A million square metres is currently being added in capital
A flood of new offices hitting the market is running well in excess of post-pandemic demand which has been dampened by the big shift to remote working, the Central Bank has warned.
The analysis raises major question marks over whether the market can absorb the new supply. It suggests demand would have to double from the average of about 150,000 square metres of Dublin office space taken up in 2020 and 2021 to match the supply coming onstream between now and 2024.
More than one million square metres of new offices are currently at various stages of development in Dublin alone, half of it due for completion between 2022 and 2024, the analysis said.
Filling that space would require demand to revert to pre-pandemic levels but with more staff working from home and greater willingness among firms to adopt remote working, a degree of uncertainty around future office space requirements has emerged, the Central Bank’s latest half-yearly financial stability report said.

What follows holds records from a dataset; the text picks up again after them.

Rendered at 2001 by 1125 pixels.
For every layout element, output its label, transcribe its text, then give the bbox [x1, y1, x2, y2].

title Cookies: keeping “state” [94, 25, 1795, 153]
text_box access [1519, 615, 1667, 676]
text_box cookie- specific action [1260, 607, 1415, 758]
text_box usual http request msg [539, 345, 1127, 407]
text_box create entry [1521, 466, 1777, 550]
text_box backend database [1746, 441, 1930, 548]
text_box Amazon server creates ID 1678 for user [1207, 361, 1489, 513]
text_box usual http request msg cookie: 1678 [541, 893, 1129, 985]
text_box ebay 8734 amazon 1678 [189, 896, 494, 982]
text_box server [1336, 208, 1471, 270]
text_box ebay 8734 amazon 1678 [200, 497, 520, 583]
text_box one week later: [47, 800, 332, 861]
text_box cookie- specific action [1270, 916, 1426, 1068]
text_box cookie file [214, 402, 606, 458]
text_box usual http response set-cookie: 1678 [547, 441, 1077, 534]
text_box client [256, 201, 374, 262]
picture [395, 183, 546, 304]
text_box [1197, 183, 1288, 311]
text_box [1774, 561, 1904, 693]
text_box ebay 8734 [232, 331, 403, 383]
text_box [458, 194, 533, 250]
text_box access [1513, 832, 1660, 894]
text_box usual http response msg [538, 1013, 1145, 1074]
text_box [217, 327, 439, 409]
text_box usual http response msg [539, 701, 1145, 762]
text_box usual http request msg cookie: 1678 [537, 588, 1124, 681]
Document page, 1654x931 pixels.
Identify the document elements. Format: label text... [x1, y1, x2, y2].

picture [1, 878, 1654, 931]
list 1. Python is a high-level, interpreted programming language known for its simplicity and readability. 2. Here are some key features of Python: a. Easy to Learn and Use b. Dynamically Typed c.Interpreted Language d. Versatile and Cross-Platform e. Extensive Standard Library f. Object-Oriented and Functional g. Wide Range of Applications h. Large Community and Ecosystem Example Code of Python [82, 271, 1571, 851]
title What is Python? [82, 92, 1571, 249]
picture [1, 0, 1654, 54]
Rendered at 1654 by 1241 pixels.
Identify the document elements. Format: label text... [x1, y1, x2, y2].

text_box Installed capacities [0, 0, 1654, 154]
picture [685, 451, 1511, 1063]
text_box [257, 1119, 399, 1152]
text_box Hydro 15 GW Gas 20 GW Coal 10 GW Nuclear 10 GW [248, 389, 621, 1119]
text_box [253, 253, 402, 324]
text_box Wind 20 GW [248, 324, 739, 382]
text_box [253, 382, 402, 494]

“While there was evidence that the office market was undersupplied prior to the Covid-19 outbreak, given structural changes in how people and companies work in its aftermath, there is higher uncertainty around the capacity of the market to absorb this level of additional space over a relatively short period,” the new report says
The glut of new supply is partly due to a backlog built up by site closures and other pandemic-related disruptions.
The Central Bank analysis does not cite data from other major centres but Cork and Limerick both also have significant volumes of new offices under development planned ahead of the pandemic.
Foreign direct investment is the biggest driver of large scale new office lettings in Dublin and it has held up after the initial phase of the pandemic, but there’s now significant uncertainty about the size of new offices required to host employees.
The biggest office schemes underway in Dublin include Johnny Ronan’s new Facebook campus in Ballsbridge and Salesforce Tower in the IFSC which are both being built to meet demand from individual clients.
The commercial real estate market has already taken a significant hit since the start of the pandemic with weaker rents and asset values as well as higher vacancy rates in both the retail and office segments as a result of lockdowns and an accelerated shift to online shopping during Covid, but that’s been offset by rising demand for logistics parks and residential blocks.